In July 1841, Charles Hodgkins reported to the Board of Guardians of Wolverhampton Union that Anne, the wife of John Walford, was suffering from a disorder of her liver and bowels that was likely to last for six or seven weeks and resulted in her being “unable to follow any employ.” He added that both her sons required constant attention: John, aged two years, was “labouring under water on the brain,” and George, seven weeks old, also had a bowel disorder. Hodgkins, who had been appointed by the guardians as medical officer for Wolverhampton Union, arranged for them to receive four pounds of mutton and four loaves of bread per week for two weeks and planned to admit Anne after that time to the union workhouse, which had opened only two years previous. However, at the end of the two weeks, her condition had deteriorated to such an extent that Hodgkins regarded her recovery as very doubtful and removal to the workhouse as not prudent. The rations were continued for a further four weeks. Whether she recovered or not, we shall never know, but Hodgkins clearly saw the workhouse as a suitable place for treating a sick pauper.

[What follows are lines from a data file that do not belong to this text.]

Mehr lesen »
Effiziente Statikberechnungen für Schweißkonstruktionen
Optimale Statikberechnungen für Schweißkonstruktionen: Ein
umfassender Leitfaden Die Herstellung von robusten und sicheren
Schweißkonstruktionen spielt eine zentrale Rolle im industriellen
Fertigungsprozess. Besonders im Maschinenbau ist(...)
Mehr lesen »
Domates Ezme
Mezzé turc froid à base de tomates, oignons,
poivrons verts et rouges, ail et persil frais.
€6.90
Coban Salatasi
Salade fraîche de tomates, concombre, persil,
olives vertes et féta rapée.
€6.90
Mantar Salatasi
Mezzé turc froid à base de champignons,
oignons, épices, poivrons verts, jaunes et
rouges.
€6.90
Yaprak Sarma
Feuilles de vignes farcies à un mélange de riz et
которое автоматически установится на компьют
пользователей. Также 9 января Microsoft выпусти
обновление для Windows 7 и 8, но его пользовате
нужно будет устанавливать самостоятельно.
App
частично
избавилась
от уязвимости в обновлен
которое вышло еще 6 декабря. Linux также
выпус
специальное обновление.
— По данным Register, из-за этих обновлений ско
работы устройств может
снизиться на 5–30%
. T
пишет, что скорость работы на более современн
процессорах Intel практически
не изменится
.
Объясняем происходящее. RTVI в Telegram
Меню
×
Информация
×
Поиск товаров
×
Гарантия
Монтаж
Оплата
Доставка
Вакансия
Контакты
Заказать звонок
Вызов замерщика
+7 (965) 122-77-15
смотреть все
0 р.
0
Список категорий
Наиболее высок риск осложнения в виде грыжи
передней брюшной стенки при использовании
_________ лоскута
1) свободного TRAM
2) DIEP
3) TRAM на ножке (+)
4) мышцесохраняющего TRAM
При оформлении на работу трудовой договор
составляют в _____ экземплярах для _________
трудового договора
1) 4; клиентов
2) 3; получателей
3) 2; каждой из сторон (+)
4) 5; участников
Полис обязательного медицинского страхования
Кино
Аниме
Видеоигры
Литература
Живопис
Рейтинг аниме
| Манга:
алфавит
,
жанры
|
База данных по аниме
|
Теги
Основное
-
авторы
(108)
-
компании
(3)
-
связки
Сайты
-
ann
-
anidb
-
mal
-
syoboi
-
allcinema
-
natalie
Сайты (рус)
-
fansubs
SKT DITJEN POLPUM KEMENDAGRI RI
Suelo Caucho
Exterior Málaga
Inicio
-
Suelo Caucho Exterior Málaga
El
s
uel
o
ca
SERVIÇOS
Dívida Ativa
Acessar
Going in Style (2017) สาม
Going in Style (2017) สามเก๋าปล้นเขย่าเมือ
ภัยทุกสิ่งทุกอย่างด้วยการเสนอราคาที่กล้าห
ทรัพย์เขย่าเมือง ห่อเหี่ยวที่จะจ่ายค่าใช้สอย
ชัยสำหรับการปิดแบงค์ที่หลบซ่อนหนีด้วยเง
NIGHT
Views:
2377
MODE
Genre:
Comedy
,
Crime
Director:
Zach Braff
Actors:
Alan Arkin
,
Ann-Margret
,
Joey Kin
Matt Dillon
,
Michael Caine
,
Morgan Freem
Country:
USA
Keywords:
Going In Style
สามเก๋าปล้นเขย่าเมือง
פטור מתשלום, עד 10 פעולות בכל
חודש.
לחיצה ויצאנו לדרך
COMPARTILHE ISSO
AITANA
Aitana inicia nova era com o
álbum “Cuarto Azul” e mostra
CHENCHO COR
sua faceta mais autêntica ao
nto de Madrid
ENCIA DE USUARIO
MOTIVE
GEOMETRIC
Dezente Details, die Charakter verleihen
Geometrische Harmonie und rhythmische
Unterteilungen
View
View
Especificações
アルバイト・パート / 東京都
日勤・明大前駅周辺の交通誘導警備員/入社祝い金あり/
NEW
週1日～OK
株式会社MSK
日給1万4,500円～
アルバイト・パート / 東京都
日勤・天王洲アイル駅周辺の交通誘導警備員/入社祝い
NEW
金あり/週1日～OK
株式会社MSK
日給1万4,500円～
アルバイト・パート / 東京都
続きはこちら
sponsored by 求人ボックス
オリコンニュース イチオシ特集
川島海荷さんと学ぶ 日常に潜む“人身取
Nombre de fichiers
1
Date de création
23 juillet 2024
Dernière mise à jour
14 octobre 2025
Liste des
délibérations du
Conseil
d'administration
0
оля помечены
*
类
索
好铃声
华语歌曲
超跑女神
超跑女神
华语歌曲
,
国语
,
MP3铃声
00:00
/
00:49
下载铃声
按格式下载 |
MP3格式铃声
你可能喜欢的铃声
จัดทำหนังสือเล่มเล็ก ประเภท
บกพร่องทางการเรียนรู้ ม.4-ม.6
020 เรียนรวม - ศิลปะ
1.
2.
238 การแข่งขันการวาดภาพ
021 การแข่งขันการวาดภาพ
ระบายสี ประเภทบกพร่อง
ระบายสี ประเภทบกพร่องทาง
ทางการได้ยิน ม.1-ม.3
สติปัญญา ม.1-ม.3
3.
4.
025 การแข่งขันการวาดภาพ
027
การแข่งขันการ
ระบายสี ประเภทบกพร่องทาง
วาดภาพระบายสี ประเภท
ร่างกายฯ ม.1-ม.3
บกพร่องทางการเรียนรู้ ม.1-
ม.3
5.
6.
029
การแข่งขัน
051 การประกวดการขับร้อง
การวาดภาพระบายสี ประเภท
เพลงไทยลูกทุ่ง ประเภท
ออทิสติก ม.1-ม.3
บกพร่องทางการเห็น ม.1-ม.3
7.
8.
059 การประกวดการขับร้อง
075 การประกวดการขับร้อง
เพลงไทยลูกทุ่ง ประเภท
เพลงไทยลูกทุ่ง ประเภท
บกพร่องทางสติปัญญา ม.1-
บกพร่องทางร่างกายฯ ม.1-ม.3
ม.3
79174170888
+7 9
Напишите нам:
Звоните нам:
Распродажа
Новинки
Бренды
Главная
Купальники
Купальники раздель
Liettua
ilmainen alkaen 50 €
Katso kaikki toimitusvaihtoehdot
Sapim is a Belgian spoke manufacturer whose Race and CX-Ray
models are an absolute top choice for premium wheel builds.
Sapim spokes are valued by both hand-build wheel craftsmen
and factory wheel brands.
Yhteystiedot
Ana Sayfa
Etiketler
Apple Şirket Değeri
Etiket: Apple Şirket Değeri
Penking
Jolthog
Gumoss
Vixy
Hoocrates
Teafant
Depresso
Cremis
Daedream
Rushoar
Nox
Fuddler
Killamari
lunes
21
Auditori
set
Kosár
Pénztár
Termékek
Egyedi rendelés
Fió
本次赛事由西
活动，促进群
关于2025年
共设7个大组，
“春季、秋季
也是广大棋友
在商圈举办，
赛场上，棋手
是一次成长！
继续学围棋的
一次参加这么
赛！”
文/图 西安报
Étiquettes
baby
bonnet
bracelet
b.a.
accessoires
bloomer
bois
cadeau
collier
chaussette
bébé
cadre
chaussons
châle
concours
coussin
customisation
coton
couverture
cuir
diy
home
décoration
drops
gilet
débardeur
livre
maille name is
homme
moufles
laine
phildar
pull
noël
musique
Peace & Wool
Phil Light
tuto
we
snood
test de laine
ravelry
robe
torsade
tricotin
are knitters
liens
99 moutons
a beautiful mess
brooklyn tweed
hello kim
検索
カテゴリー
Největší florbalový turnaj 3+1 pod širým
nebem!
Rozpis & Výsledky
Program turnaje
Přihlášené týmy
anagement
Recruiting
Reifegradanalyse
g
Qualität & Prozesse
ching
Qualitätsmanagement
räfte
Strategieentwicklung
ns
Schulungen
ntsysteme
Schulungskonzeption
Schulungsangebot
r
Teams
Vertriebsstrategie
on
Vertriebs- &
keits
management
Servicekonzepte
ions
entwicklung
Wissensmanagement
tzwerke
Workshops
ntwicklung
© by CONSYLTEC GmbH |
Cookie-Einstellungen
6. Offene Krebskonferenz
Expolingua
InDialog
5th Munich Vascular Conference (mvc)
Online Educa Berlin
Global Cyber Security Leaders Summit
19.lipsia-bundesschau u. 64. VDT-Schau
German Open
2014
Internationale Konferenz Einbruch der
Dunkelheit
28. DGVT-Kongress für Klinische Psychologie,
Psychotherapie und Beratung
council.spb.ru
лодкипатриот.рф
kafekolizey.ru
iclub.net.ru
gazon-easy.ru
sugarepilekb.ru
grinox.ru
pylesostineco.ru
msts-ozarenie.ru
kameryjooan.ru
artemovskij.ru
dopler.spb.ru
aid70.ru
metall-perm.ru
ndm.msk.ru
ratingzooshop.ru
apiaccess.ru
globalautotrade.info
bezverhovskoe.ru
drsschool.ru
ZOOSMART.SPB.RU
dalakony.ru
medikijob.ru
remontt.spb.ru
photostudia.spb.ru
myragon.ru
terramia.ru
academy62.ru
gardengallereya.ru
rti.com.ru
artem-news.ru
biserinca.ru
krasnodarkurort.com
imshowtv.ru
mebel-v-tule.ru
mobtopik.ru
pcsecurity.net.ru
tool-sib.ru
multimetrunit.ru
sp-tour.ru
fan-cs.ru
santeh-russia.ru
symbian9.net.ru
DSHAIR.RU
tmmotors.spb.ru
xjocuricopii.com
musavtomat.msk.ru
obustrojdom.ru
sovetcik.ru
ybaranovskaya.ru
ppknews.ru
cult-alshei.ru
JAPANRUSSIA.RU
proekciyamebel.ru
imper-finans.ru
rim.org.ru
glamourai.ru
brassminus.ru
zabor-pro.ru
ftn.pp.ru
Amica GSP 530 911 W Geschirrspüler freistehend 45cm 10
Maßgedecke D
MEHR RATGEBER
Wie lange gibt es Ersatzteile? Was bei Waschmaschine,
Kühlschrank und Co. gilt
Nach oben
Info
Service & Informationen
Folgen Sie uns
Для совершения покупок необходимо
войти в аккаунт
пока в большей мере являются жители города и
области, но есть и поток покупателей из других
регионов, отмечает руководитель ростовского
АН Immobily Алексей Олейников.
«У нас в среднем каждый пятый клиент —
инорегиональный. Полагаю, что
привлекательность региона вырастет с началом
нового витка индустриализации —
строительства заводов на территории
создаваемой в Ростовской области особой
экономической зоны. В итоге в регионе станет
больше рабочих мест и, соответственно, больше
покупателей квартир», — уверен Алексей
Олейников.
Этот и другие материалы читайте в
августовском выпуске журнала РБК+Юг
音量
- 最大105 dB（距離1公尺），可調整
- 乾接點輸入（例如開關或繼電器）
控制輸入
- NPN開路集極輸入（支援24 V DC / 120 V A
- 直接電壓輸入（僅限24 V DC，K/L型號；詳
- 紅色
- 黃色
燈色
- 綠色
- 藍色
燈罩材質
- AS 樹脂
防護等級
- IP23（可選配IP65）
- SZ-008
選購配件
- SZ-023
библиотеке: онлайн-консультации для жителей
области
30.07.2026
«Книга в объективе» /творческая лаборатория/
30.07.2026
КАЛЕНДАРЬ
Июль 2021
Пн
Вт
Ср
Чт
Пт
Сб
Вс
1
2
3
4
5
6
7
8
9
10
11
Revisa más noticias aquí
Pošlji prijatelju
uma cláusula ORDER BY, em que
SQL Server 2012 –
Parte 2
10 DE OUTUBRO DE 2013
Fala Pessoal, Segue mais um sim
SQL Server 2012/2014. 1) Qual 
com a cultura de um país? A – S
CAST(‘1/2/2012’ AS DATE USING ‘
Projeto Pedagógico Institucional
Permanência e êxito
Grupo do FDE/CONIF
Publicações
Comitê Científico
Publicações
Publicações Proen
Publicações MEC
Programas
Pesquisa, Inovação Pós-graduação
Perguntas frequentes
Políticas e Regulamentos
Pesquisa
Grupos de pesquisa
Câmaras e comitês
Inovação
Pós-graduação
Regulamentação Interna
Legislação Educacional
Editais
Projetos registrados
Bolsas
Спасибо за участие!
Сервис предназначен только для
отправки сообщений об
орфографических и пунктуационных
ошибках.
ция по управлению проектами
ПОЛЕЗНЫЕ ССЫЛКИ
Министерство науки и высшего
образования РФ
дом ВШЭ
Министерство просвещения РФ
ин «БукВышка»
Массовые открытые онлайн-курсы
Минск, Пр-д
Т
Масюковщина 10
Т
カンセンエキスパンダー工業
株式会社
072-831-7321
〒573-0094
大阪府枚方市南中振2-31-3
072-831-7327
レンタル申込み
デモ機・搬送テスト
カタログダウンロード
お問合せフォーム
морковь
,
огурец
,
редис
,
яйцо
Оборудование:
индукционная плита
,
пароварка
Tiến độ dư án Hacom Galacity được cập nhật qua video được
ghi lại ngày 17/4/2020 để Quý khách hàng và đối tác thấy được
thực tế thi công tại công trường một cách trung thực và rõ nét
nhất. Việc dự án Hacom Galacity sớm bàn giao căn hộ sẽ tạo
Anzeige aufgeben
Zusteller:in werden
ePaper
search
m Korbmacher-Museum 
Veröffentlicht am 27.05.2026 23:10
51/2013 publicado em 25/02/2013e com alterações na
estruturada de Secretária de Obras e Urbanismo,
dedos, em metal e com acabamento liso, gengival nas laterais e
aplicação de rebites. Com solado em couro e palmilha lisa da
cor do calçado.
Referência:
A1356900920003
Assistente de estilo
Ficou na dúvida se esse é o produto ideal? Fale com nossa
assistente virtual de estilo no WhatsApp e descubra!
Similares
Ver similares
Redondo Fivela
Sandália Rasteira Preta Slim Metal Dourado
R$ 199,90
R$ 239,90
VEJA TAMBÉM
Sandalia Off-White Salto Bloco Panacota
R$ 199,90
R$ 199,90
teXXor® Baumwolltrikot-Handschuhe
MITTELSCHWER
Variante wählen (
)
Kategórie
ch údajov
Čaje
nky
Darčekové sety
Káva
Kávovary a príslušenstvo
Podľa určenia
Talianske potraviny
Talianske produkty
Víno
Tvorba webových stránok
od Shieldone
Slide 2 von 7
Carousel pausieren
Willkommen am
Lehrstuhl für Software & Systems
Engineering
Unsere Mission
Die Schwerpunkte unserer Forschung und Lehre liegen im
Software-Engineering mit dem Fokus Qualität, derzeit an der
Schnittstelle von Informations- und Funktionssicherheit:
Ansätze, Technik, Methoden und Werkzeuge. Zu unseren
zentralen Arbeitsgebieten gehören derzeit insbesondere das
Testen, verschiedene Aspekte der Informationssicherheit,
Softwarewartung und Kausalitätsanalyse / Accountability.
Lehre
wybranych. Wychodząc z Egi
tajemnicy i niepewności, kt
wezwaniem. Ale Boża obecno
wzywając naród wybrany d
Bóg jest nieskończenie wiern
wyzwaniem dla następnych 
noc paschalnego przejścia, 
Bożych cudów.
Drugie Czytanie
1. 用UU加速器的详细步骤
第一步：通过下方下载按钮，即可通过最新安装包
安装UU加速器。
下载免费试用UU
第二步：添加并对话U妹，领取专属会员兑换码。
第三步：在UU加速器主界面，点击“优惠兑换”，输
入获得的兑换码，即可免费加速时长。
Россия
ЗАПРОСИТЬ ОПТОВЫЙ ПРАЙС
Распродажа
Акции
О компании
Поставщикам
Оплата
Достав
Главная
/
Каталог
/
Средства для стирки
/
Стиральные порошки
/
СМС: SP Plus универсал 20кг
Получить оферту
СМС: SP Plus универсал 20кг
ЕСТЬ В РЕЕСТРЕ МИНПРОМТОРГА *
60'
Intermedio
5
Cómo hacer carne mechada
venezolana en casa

Yet many poor law historians have claimed that workhouses did not develop a significant medical role until the late nineteenth century and emerged as the most important institutions for medical care only in the early twentieth century. Some have been highly critical of the standard of medical care provided in the early years after the New Poor Law, claiming a significant deterioration in the provision of medical services. As evidence, they point to the restriction of funding, the understaffing of infirmaries, and the undermining of medical officers’ decisions by guardians, who sought to treat patients as cheaply as possible. The conventional viewpoint denigrates medical care after the act as of such poor quality as to bring little benefit to sick paupers. However, the traditional history of the Poor Law Amendment Act (1834), usually referred to as the New Poor Law, as a watershed in the provision of medical services is now being challenged in favor of one of continuity of care across the eighteenth and nineteenth centuries.